Yeah - so we've been experimenting with these new duckdb functions too. We plan to include a function in the comparison library/comparison level library eventually, but for the moment you can do it using custom sql. Here's some pointers if you didn't work it out already:

https://gist.github.com/RobinL/d8a84f7a31fa7cb17dafb05c94518225
https://moj-analytical-services.github.io/splink/topic_guides/comparisons/customising_comparisons.html?h=custom#method-4-providing-the-spec-as-a-dictionary

Sam Kaufman · Answer 3 · Fri Feb 23 2024 23:54:57 GMT+0800 (China Standard Time)

Thanks, that may be a neater approach. Do you have any idea how to make this work on spark? I see there are similar array functions, and will experiment with some.

ADBond · Answer 4 · Sat Feb 24 2024 00:15:30 GMT+0800 (China Standard Time)

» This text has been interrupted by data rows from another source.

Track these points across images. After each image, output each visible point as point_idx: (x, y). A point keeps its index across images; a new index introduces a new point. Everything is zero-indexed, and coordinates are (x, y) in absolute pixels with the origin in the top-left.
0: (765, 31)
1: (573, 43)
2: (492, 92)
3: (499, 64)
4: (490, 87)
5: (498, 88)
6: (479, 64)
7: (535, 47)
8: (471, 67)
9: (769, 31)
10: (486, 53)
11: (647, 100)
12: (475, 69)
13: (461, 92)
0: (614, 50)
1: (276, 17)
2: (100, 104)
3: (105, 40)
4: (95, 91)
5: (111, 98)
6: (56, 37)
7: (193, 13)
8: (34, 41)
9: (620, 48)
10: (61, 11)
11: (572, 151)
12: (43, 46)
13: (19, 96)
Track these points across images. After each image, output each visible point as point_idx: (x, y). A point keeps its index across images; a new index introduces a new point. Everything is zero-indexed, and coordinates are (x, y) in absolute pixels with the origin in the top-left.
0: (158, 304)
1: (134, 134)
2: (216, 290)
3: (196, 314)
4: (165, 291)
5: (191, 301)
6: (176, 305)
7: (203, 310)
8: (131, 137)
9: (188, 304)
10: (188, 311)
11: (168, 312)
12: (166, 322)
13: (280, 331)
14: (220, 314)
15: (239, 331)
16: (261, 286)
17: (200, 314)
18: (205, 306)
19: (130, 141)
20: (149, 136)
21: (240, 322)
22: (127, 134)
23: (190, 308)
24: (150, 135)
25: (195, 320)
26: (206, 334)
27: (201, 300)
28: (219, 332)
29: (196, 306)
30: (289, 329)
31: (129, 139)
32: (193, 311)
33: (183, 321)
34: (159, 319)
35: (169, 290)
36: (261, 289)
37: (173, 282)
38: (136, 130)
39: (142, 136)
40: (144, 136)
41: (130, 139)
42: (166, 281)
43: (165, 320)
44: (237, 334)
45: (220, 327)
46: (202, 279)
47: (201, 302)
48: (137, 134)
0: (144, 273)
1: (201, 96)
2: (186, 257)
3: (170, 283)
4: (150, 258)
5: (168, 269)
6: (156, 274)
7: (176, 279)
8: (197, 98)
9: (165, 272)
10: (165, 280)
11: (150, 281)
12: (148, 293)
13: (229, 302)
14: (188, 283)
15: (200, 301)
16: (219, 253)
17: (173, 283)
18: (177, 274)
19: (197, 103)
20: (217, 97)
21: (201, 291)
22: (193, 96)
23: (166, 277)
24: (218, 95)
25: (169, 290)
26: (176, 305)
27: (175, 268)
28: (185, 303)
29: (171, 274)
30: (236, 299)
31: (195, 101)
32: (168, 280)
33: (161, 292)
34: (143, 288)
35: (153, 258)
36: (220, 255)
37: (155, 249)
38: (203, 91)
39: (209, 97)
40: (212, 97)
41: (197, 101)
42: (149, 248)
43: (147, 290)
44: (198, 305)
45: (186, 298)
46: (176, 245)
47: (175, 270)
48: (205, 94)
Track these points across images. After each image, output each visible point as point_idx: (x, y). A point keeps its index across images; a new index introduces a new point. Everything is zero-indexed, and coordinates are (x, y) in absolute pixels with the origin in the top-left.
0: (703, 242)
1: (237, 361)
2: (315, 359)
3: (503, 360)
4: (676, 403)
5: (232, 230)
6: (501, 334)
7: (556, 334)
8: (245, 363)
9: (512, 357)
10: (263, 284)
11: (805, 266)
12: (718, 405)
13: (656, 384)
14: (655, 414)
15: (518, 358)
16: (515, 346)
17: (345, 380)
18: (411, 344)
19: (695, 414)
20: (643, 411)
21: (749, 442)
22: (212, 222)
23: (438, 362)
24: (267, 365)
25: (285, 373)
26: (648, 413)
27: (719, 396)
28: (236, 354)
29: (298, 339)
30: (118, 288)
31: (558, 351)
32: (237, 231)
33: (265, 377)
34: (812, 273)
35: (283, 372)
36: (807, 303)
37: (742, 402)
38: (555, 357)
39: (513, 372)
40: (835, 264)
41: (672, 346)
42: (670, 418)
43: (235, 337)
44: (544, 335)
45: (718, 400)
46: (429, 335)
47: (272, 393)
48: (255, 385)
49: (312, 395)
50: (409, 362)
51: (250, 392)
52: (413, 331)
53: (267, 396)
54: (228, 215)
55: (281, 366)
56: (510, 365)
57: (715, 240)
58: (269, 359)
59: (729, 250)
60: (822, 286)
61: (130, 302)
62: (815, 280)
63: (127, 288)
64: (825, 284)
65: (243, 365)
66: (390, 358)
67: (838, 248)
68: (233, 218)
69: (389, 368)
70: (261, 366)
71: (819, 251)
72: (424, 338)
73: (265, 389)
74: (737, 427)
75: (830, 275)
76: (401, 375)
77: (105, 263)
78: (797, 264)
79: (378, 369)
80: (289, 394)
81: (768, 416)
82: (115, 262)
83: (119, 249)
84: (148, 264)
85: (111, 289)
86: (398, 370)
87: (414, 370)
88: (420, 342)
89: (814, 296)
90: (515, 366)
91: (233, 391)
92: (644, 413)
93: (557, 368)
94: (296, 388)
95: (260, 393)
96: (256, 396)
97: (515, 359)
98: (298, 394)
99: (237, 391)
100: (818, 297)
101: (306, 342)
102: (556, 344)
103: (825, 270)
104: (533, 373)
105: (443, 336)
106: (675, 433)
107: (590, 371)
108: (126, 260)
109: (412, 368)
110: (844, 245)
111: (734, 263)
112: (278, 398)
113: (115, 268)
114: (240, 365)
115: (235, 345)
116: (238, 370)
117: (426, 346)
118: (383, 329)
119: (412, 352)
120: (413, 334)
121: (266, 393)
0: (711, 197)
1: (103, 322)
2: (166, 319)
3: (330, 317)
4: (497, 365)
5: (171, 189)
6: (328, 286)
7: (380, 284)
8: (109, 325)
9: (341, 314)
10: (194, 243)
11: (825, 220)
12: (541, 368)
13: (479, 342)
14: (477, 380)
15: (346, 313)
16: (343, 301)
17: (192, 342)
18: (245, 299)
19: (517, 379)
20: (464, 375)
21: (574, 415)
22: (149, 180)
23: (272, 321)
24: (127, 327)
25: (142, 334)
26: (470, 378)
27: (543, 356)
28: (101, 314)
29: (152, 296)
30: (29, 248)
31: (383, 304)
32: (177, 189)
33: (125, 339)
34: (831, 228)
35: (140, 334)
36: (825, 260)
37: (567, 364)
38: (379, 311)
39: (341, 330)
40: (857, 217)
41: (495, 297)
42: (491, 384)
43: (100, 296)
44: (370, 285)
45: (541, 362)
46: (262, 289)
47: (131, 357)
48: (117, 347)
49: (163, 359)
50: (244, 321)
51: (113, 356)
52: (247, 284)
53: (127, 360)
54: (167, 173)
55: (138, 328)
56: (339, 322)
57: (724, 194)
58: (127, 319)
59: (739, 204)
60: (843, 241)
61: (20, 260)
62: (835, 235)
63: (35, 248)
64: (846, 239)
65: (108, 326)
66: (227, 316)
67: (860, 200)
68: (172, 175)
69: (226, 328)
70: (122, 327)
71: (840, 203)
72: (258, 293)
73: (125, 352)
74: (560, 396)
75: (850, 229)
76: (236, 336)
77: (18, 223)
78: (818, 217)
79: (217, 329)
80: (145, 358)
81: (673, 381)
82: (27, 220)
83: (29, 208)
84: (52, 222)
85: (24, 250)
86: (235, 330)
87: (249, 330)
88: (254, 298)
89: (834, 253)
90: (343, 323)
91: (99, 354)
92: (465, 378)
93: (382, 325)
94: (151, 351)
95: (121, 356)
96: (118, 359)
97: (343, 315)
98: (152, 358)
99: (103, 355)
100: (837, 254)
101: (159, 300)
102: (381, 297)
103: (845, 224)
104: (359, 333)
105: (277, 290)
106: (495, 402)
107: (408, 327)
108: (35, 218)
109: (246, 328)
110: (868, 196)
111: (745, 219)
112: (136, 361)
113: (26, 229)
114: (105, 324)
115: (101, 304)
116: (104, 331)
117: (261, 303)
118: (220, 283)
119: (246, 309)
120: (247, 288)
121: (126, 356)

For spark we define a custom udf DualArrayExplode in the included jar which performs the Cartesian product of arrays. So the sort of SQL you would use would be, for example:

ARRAY_MIN(
    TRANSFORM(DUALARRAYEXPLODE(name_l, name_r), x -> LEVENSHTEIN(x['_1'], x['_2']))
) <= 2

Sam Kaufman · Answer 5 · Sat Feb 24 2024 01:51:24 GMT+0800 (China Standard Time)

Thanks. Following Robin's sample code, I think udf's can be avoided with an iterated transform to do the cartesian product (a little easier to understand than my iterated reduce proposal, though it involves one extra array operation and possibly intermediate storage). The approach can be put together as something like this:

ARRAY_MIN( 
     TRANSFORM(      
                    FLATTEN( TRANSFORM(name_l, a -> TRANSFORM( name_r, b -> [a,b] ) )) -- make list of pairs 
                    , p -> LEVENSHTEIN(p[1],p[2]) )  -- calc distance between elements of each pair
) -- take minimum

Zeb Burke-Conte · Answer 6 · Sat Mar 02 2024 06:06:15 GMT+0800 (China Standard Time)

I'm planning to work on a PR for this!